4:上肢帯の骨格を描く
いわゆる腕と胴体をつなぐ部分のことを解剖学用語では上肢帯(じょうしたい)または肩帯(けんたい)という。ヒトの外形では首の下にあり、肩幅を作っている。
上肢帯の骨格には、前方に鎖骨(さこつ)と、後方に肩甲骨(けんこうこつ)がある。
鎖骨は、立位姿勢ではほぼ水平に横方向に伸びた棒状の骨で、肩幅の大部分を作っている。上面の全体が皮下に観察できる有名な骨である。

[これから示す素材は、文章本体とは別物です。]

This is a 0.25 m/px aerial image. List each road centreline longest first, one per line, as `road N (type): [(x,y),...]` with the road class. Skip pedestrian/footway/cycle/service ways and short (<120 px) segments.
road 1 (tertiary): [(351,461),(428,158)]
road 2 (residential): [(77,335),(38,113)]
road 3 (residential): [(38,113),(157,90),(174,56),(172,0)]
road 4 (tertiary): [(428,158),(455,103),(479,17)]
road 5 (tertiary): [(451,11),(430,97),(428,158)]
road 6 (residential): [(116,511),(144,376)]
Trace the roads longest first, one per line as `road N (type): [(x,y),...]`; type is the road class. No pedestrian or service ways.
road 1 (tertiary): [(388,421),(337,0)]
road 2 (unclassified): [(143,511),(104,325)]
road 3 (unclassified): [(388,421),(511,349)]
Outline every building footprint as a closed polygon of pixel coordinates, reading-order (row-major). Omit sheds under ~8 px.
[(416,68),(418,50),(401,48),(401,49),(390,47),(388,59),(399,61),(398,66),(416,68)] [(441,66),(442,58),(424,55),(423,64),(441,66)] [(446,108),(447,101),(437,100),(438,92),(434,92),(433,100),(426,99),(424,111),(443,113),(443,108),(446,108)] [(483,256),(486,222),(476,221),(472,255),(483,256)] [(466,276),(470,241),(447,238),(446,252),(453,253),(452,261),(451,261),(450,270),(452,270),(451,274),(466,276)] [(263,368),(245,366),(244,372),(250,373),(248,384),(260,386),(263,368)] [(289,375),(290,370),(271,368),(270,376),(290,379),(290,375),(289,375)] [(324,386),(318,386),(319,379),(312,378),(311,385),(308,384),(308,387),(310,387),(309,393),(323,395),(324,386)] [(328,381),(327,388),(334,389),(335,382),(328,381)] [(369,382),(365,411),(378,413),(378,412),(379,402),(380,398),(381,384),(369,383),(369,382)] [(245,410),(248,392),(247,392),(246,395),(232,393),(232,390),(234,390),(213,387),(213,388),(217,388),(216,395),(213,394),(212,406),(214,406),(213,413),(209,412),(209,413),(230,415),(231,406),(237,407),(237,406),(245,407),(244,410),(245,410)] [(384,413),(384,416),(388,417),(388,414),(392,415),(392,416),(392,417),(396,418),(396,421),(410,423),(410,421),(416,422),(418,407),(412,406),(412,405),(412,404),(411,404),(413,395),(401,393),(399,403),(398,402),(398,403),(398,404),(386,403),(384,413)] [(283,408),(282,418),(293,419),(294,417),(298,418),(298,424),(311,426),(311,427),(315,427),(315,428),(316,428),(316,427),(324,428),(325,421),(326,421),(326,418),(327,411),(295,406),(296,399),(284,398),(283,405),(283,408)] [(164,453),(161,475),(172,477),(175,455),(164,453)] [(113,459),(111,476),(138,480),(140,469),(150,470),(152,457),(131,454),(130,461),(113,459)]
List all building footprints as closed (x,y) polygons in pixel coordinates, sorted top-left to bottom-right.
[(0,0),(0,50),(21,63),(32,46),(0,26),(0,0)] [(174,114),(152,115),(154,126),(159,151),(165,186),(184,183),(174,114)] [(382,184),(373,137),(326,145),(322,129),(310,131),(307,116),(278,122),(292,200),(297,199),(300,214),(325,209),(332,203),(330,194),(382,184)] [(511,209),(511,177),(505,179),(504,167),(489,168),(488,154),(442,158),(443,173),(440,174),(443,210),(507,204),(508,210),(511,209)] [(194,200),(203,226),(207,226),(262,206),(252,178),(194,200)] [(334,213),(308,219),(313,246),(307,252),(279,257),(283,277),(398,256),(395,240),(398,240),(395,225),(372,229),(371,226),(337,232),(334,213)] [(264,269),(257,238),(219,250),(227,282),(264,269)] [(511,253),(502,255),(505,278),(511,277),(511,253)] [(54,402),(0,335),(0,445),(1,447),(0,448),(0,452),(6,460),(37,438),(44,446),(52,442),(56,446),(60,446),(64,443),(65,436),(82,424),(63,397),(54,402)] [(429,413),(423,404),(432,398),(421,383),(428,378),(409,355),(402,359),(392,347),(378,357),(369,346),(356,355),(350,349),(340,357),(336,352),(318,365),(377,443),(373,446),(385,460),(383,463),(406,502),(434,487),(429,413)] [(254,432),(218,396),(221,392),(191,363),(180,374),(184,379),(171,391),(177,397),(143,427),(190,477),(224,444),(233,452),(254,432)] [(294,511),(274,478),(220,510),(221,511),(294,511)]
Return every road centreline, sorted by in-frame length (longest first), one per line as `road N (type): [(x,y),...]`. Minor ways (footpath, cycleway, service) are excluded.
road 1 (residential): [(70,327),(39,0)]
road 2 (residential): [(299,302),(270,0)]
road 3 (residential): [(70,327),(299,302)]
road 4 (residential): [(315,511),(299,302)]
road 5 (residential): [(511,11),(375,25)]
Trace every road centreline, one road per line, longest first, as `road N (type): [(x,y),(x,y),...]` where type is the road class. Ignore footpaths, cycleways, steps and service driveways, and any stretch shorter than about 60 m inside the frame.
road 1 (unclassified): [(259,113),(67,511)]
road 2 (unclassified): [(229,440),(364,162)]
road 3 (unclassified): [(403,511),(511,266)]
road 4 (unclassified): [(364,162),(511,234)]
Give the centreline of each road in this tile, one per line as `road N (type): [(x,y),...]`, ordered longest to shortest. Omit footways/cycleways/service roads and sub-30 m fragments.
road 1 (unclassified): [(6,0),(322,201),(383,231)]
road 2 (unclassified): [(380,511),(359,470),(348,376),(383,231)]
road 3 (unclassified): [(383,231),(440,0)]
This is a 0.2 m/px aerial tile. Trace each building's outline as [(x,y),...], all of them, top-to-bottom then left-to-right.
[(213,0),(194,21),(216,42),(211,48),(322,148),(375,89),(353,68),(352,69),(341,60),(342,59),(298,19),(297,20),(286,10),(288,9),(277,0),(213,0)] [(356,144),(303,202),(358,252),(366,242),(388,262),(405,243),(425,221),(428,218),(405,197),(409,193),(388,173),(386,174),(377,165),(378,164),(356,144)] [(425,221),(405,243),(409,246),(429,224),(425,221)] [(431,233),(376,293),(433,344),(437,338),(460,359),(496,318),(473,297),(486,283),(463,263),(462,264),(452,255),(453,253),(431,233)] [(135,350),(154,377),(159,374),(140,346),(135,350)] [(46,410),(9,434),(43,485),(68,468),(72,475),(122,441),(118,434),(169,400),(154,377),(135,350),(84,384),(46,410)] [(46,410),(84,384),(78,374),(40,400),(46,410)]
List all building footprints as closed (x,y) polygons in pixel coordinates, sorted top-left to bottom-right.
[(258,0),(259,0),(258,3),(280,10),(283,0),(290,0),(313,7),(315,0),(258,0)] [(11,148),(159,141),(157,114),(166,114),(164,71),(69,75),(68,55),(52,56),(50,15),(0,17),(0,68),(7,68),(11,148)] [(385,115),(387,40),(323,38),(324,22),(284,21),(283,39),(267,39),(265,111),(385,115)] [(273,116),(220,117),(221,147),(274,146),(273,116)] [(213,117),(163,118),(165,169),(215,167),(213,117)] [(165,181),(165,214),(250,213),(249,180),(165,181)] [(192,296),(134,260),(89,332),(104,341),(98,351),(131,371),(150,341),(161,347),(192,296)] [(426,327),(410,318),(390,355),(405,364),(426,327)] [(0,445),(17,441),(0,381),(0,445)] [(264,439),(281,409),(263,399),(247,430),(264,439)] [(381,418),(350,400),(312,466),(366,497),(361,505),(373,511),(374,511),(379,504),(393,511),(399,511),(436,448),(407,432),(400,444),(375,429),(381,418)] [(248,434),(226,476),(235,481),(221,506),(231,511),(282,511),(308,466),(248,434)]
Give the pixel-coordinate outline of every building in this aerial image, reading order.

肩甲骨は、上外側に向いた頂点のある直角三角形に近い平たい骨で、一部の辺や突起が体表から観察できる。美術解剖学における学習では、肩甲骨が体表から把握できるようになると、背中側の造形表現が格段に上達する。
この記事では、鎖骨と肩甲骨をそれぞれ描き、胸郭(きょうかく:第3回参照)の上に配置して、人体における位置関係を把握していく。
図は、特に解説がない限りは右側を描く。
4-1:鎖骨を描くためのガイドを引く
まずは鎖骨を描くためのガイドを作成する。青文字と枠は方向と描画範囲を示す(水平垂直のガイドライン内に描くために、後面と下面は上下を反転させている)。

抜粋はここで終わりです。